Sunday, October 7, 2007
Perception
A few days later after thinking about the class discussion and remembering Dr. Kearney's story about her injury, and explaining her experience with feeling other people's energy, it helped me remember a book that I've read that is very similar to her experience. It's about a man who travels from the U.S. to Peru in search of historical scrolls that contain 10 important Insights. It is a slightly spiritual, slightly philosophical, however, extremely interesting book to read. Anyway, in this book, he meets several individuals. These individuals explain to him about the concept of feeling people's energy and how they interact with each other. These people that are educated about these scrolls know how to exchange positive energy and can feel when there is negative energy around. They can also feel if someone is trying to give or take this energy. This is probably one of my favorite books I've read. The title is The Celestine Prophecy by James Redfield. I highly recommend it.

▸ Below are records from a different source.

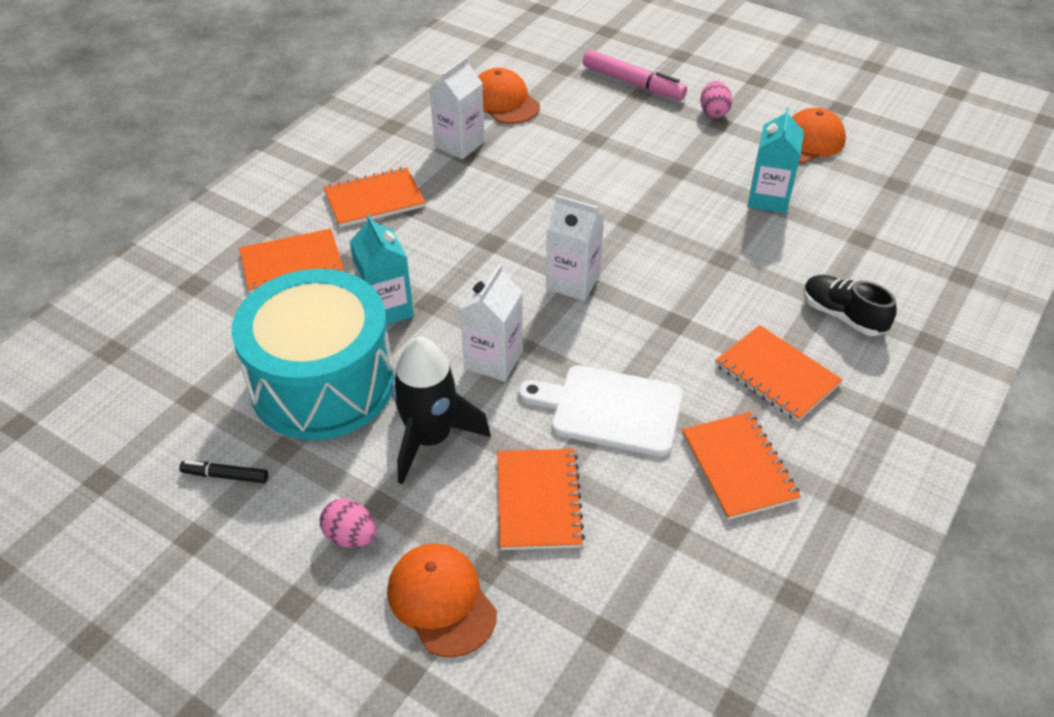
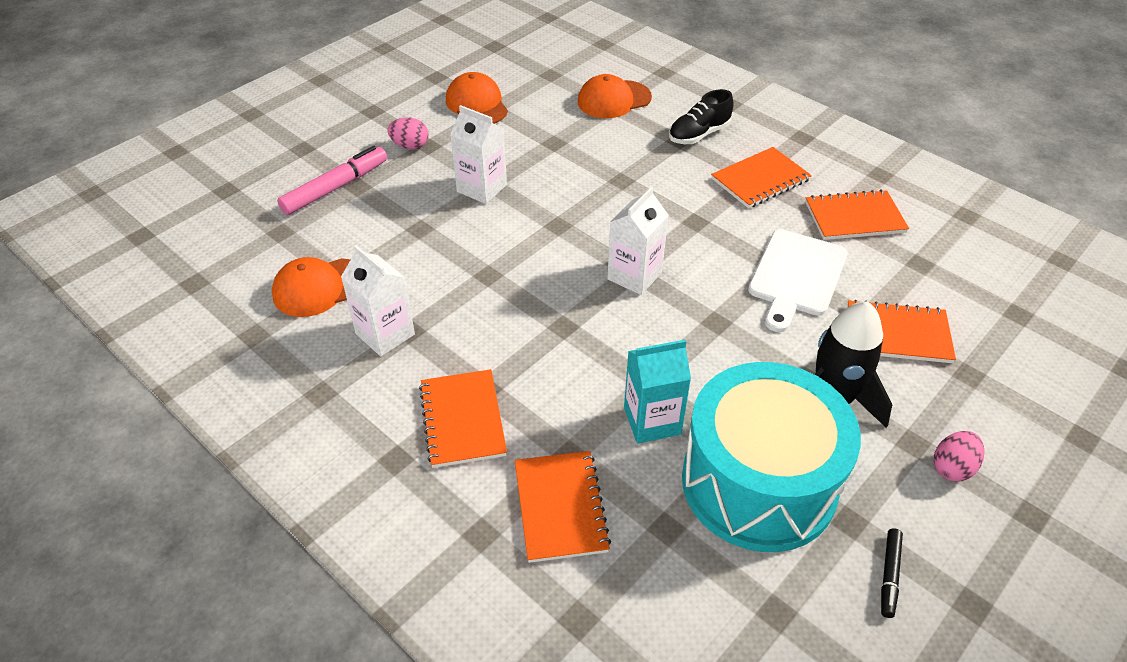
camera: 80 degrees left, 0 degrees up
(441, 601) = (1009, 407): orange cap -> orange cap (614, 100)
(493, 360) = (733, 344): white carton -> white carton (482, 188)
(768, 199) = (548, 140): turquoise carton -> none

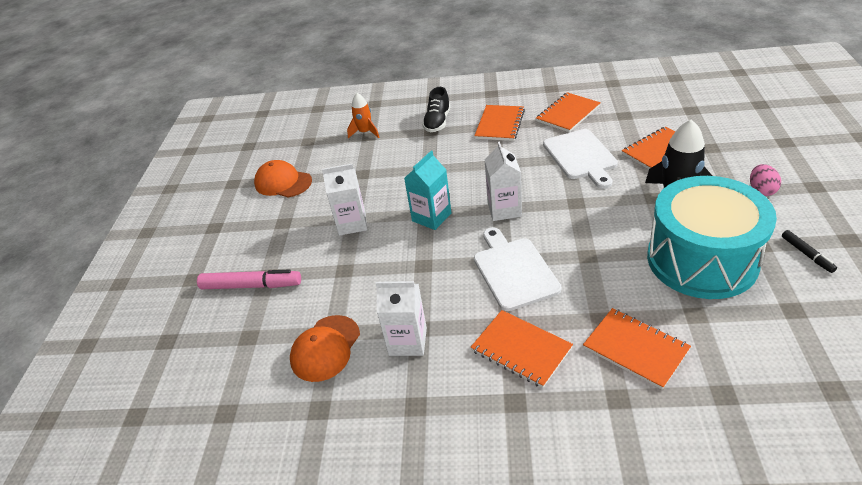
camera: 35 degrees left, 5 degrees down
(335, 187) = (251, 285): pink marker -> pink marker turned 90 degrees clockwise
(410, 146) = (270, 230): pink egg -> none
(558, 343) = (514, 270): none -> white cutting board
(614, 100) = (365, 132): orange cap -> orange rocket
(652, 421) = (615, 271): turquoise carton -> turquoise carton (431, 217)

Blog 6 or Migraines Give Me a Headache
The mind is a most miraculous thing. We know so little and it appears from the readings that altering the mind can produce some extraordinary results. Not only with drugs but through "natural" processes also. Pain, psychosis-of any kind, sensory deprivation, everything and anything that affects the brain can have an effect upon creativity, all across the spectrum in every task that requires thought, which I believe would be all of them.
As for the title. I have not had migraines but my mother has and they never caused anything but pain. She would experience an aura and know something was coming and 9 out of 10 times it would lead to sickness and confinement to bed. She does not think of herself as creative so the thought of writing about the aura or drawing it or painting would not cross her mind. All I remember is the times she spent in her room recovering. A while ago she took a bio-feedback course at HACC and that has helped immensely.